«Липранди меня подкупил своими увлекательными рассказами и близкими отношениями с Пушкиным»[23]
.Генералу было что рассказать… На восьмом-девятом десятке лет он почти каждое письмо сопровождает примечаниями такого рода: «26 августа 1875 года, 63 года назад, стоял я на Бородинском поле…» или: «19 марта 1873 года, 59 лет назад, в этот день мы вступили в Париж». Он давно потерял друзей — и жадно ловил читателя или собеседника. Он хочет остаться, сохраниться благодаря печати, людской памяти.
Последнее двадцатилетие его жизни едва ли не самое плодовитое в литературном отношении. Отставной генерал публикует заметки, соображения, критические статьи, воспоминания о всех войнах с 1807 по 1877 год, о политическом положении, о снабжении провиантом, о Пушкине, о религиозных сектах, о тайной полиции… Но сколько ни печатает, еще больше остается в рукописях на его квартире (громадные коллекции статей, вырезок, иллюстраций о войне 1812 года; копии большинства дел, которые он когда-то вел; сотни писем, дневник и т. д.). «Заходите, — пишет он одному историку, — много, много для вас интересного…» Гонорара за статьи Липранди не берет принципиально и печатает из призвания. Старается пристроить в печать как можно больше, ибо многое уже исчезло безвозвратно. Кое-что из его писаний имеет успех. Так, однажды к Липранди неожиданно приходит по почте «Война и мир» с посвящением Л. Н. Толстого: «В знак искреннего уважения и благодарности». Н. П. Барсуков сообщал Бартеневу (16 апреля 1868 года), что Липранди это, конечно, приятно, но он «не знает, за что [Толстой] его благодарит». Бартенев все объяснил: «Граф Толстой благодарит Липранди за его добросовестные труды по истории 1812 года, коими Толстой пользовался, изучая для своего романа ту эпоху»[24]
.Но Липранди нужен не этот успех. Он пытается жить как деятель. Считает себя обиженным, непонятым: ведь преданность престолу, знания и ум как будто не нужны, и он в ужасе от всего этого.

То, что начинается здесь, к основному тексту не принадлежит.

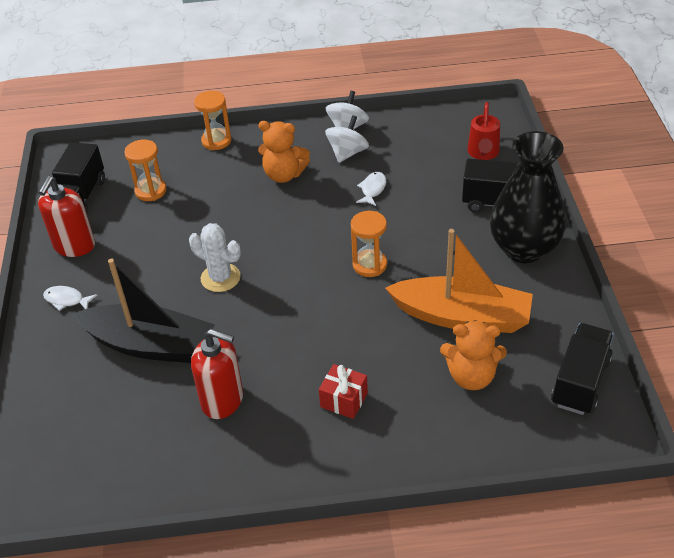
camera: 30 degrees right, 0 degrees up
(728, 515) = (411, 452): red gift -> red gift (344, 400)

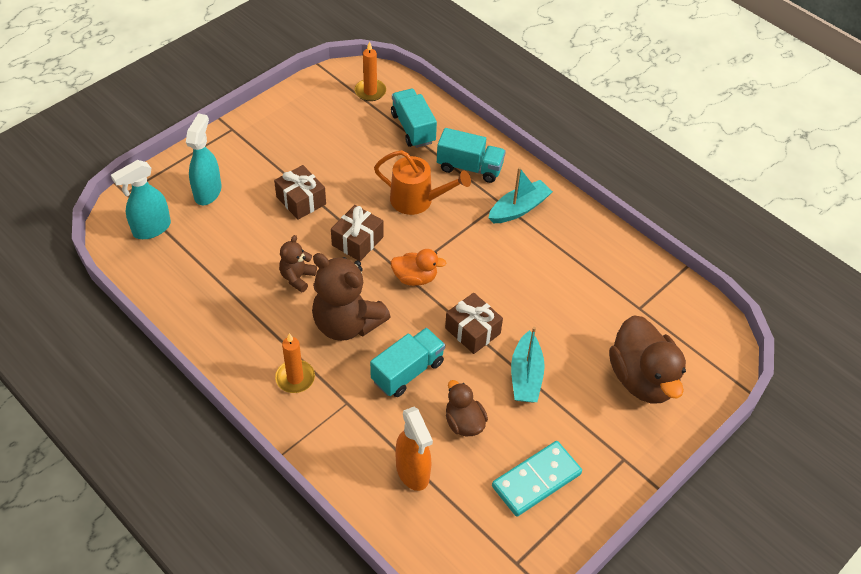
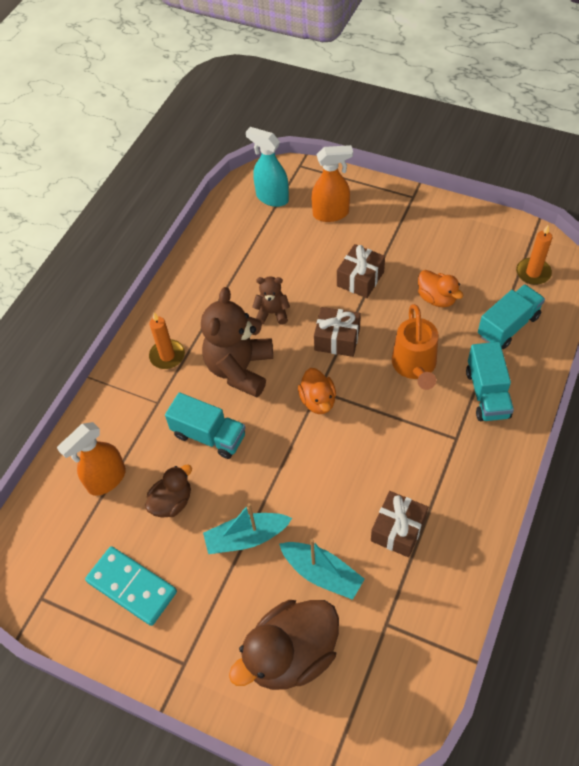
camera: 75 degrees right, 5 degrees up
(208, 192) = (331, 214): turquoise spray bottle -> orange spray bottle
(357, 159) = (436, 298): none -> orange duck
(472, 331) = (279, 472): brown gift -> brown gift (398, 529)
(519, 208) = (458, 458): turquoise boat -> turquoise boat (322, 573)

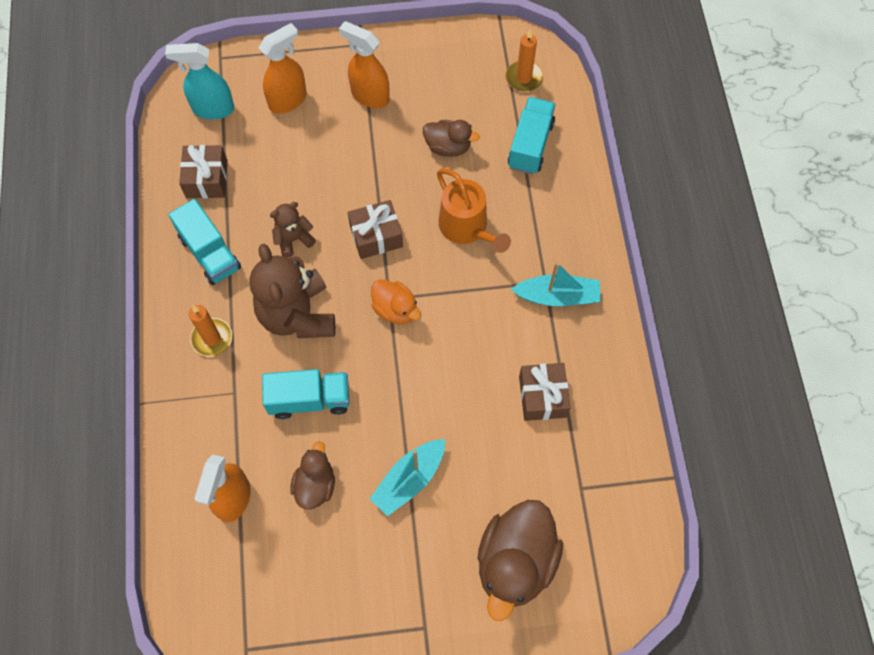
camera: 35 degrees left, 10 degrees up
(131, 587) = (329, 587): turquoise domino -> none
(322, 573) = (499, 474): turquoise boat -> turquoise boat (557, 296)
(360, 279) = (361, 160): brown gift -> brown gift (207, 179)
(396, 235) = (369, 96): none -> orange spray bottle
(436, 298) = (448, 147): orange duck -> brown duck
(487, 394) = (548, 224): turquoise truck -> turquoise truck (210, 253)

Он боится за династию, ибо уверен, что видит ее будущее лучше других и обязан спасти.
Самое позднее из сочинений Ивана Липранди хранится в Центральном историческом архиве (среди пятисот с лишним других его бумаг) — «Грустные думы ветерана великой эпохи с 1807 года». Это рукопись, приготовленная 3 августа 1878 года для «верхов». Записке не откажешь в ясности и четкости изложения. 88-летний «ветеран» подводит итоги. Он грустен, полагая, что видит больше, чем другие. Видит же он расширение и развитие того дела, зародыш которого он пытался пресечь в деле петрашевцев (главной фигурой процесса считает Спешнева). Впрочем, в поисках «истоков» Липранди не забывает и декабристов, полагая, что идея объединения бунтующих дворян с другими слоями населения принадлежит «фон-Визину и Муравьевым Александру и Михаилу» (последний упомянут не зря: это будущий министр и враг Липранди).
У петрашевцев он считает важным, что «здесь, в первый раз возле гвардейских и других военных офицеров, начальников отделений министерства иностранных дел, чиновников, помещиков — сидели учителя, студенты, архитекторы, купцы, мещане и даже лавочники»[25]
.На старости лет он познакомился не только с шестидесятниками, но и с участниками хождения в народ, представшими на знаменитом «процессе 193-х». В тысячный раз Липранди повторяет, что против идей надо бороться идеями, и рекомендует власти использовать растущую грамотность населения в своих целях, иначе новые читатели будут вкушать крамолу. «Против идей идеями» он понимает так: больше религиозной пропаганды, больше правительственных книг и газет, как во Франции, где власть после 1848 года наводнила страну брошюрами. Липранди очень нравится Катков, которому правительство в свое время разрешило отвечать Герцену. Ветеран склонен даже увлечься: «Когда разрешено было печатно возражать на издания Герцена, проникавшие к нам разными путями, которых правительство не могло преградить, и сводившие с ума не одну молодежь — несколько здравых статей „Московских ведомостей“ и „Русского вестника“ было достаточно, чтобы образумить восторгавшихся Герценом „со товарищи“, и издания его пали»[26]
.Самодержавие кое-что делало «против идей идеями». Гигантскими тиражами выходили книжки «Голенький ох, а за голеньким бог!» или «Царь освободил, а мужик не забыл». Однако Иван Липранди почему-то не очень верил в действенность таких книжек и был грустен. Его собственные мысли, оказывается, не для печати (III отделение и так находило, что Липранди открывает слишком многое из тайной истории прежних царствований, и кое-что не пропускало…). Поэтому старик старался оставить побольше своих бумаг, чтобы их прочитали, поняли, приняли меры; войны ведутся неправильно; тайная полиция организована не так; с крамольниками нужно иначе бороться; с раскольниками и сектантами надо обращаться так, как Липранди еще 25 лет назад советовал.